Die von Bäumen umgebene Kirche Herrnrast steht weithin sichtbar auf einer Anhöhe. Mehrere Legenden u.a. von einem Hirtenmädchen, das hier den Herrn rasten sah, bewirkten die Gründung. Der erste Bau entstand vermutlich 1599 und wurde nach Beschädigung im Dreißigjährigen Krieg 1689 erneuert. Schon 1669 hatte sich zur Betreuung der Kirche ein Einsiedler niedergelassen. Im Oberstock der Sakristei befindet sich noch heute ein kleiner leerstehender Raum, der dem Eremiten als Wohnung diente.

Zu Beginn des 19. Jh. erfreute sich Herrnrast bei den Gläubigen aus der Umgebung großer Beliebtheit. Pilger aus nah und fern besuchten die immer bekannter werdende Wallfahrtskirche, und der sonst so stille Hügel von Herrnrast erlebte in der Folge alljährlich eine zweitägige Kirchweih, die mit Händlern, allerlei Buden und Wurstständen bald zu einem beliebten Volksfest anwuchs. Bei einer Kirchweih soll angeblich sogar Max II. mit seiner Familie zugegen gewesen sein. Wenn man heute auf der Anhöhe von Herrnrast steht, kann man sich dieses Treiben fast bildlich vorstellen.Die Blütezeit der Kirchweih dauerte bis 1870, dann geriet sie allmählich in Vergessenheit.

Die vielen Votivgaben in der östlichen Seitennische der Kirche weisen Herrnrast als alten Wallfahrts- und Zufluchtsort für viele Pilger aus dem oberen Ilmtal aus. In unserer Zeit wurde der schlechte Zustand der Kirche immer deutlicher. Schließlich bewahrte der Pfaffenhofener Nährmittelfabrikant Claus Hipp in einer Privatinitiative mit Unterstützung des Münchner Erzbischöflichen Ordinariats das alte baufällige Gebäude vor dem Verfall.
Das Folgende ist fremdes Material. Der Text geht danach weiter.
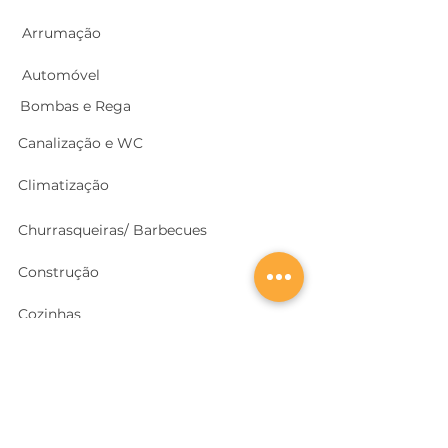
Arrumação
Automóvel
Bombas e Rega
Canalização e WC
Climatização
Churrasqueiras/ Barbecues
Construção
Cozinhas
Electricidade
Equipamentos e EPI
's
Ferragens, Portas e Cofres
Die Renovierung wurde von Mitarbeitern der Firma Hipp und von Rentnern, die sich freiwillig zur Verfügung stellten, unter Anleitung von Fachleuten durchgeführt.

Eine Besonderheit sind die drei Barockaltäre stellen einfache Kistlerarbeiten dar. Der frühbarocke Hochaltar beherbergt die Gnadenfigur des Christus in der Rast (daher der Name „Herrnrast“). Bei dieser frühbarocken plastischen Darstellung ist Christus nur mit einen Lendenschurz bekleidet; er sitzt auf einem Steinblock und hat trauernd das Haupt in seine rechte Hand gestützt, die Kreuzigung erwartend.